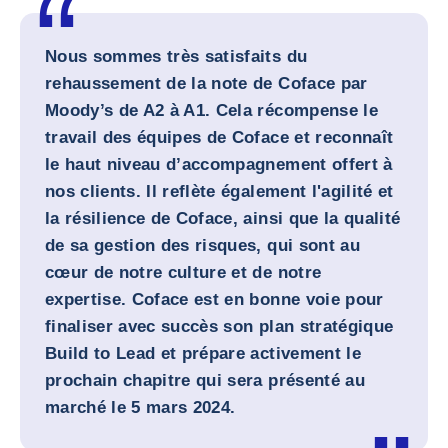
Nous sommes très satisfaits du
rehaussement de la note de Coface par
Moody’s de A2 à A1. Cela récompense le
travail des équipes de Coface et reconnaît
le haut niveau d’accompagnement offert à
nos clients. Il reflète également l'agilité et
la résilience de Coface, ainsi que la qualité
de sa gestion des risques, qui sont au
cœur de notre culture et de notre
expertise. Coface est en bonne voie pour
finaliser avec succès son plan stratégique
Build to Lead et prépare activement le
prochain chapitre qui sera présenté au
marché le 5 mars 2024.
################
▶ To do
The full material above must be output verbatim, minus any pictures.

▶ Task solution
Nous sommes très satisfaits du
rehaussement de la note de Coface par
Moody’s de A2 à A1. Cela récompense le
travail des équipes de Coface et reconnaît
le haut niveau d’accompagnement offert à
nos clients. Il reflète également l'agilité et
la résilience de Coface, ainsi que la qualité
de sa gestion des risques, qui sont au
cœur de notre culture et de notre
expertise. Coface est en bonne voie pour
finaliser avec succès son plan stratégique
Build to Lead et prépare activement le
prochain chapitre qui sera présenté au
marché le 5 mars 2024.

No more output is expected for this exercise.